* The task: Transcribe every record exactly.

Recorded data
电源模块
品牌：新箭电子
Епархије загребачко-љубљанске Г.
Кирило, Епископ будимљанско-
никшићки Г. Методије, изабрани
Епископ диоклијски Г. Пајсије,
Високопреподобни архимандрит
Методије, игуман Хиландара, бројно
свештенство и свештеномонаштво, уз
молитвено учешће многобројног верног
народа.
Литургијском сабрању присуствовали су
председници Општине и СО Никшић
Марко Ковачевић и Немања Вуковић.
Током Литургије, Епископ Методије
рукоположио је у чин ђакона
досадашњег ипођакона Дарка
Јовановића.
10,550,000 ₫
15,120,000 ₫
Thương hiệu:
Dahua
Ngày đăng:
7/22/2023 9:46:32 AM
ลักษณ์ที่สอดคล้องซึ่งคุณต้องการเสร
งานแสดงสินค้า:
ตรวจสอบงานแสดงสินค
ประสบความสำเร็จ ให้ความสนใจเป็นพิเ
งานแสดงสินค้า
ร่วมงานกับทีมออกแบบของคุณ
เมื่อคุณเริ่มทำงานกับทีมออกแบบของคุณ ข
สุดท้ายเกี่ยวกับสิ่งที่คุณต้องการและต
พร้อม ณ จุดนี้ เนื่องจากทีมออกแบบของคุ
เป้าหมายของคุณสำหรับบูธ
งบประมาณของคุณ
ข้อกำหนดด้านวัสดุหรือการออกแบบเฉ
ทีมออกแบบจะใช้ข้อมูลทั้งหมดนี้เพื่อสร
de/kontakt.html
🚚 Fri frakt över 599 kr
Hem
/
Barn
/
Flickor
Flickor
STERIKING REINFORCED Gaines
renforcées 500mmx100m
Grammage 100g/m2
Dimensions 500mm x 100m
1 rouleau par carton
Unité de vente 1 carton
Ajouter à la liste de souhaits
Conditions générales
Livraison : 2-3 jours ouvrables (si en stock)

* Finished exercise:
电源模块
品牌：新箭电子
Епархије загребачко-љубљанске Г.
Кирило, Епископ будимљанско-
никшићки Г. Методије, изабрани
Епископ диоклијски Г. Пајсије,
Високопреподобни архимандрит
Методије, игуман Хиландара, бројно
свештенство и свештеномонаштво, уз
молитвено учешће многобројног верног
народа.
Литургијском сабрању присуствовали су
председници Општине и СО Никшић
Марко Ковачевић и Немања Вуковић.
Током Литургије, Епископ Методије
рукоположио је у чин ђакона
досадашњег ипођакона Дарка
Јовановића.
10,550,000 ₫
15,120,000 ₫
Thương hiệu:
Dahua
Ngày đăng:
7/22/2023 9:46:32 AM
ลักษณ์ที่สอดคล้องซึ่งคุณต้องการเสร
งานแสดงสินค้า:
ตรวจสอบงานแสดงสินค
ประสบความสำเร็จ ให้ความสนใจเป็นพิเ
งานแสดงสินค้า
ร่วมงานกับทีมออกแบบของคุณ
เมื่อคุณเริ่มทำงานกับทีมออกแบบของคุณ ข
สุดท้ายเกี่ยวกับสิ่งที่คุณต้องการและต
พร้อม ณ จุดนี้ เนื่องจากทีมออกแบบของคุ
เป้าหมายของคุณสำหรับบูธ
งบประมาณของคุณ
ข้อกำหนดด้านวัสดุหรือการออกแบบเฉ
ทีมออกแบบจะใช้ข้อมูลทั้งหมดนี้เพื่อสร
de/kontakt.html
🚚 Fri frakt över 599 kr
Hem
/
Barn
/
Flickor
Flickor
STERIKING REINFORCED Gaines
renforcées 500mmx100m
Grammage 100g/m2
Dimensions 500mm x 100m
1 rouleau par carton
Unité de vente 1 carton
Ajouter à la liste de souhaits
Conditions générales
Livraison : 2-3 jours ouvrables (si en stock)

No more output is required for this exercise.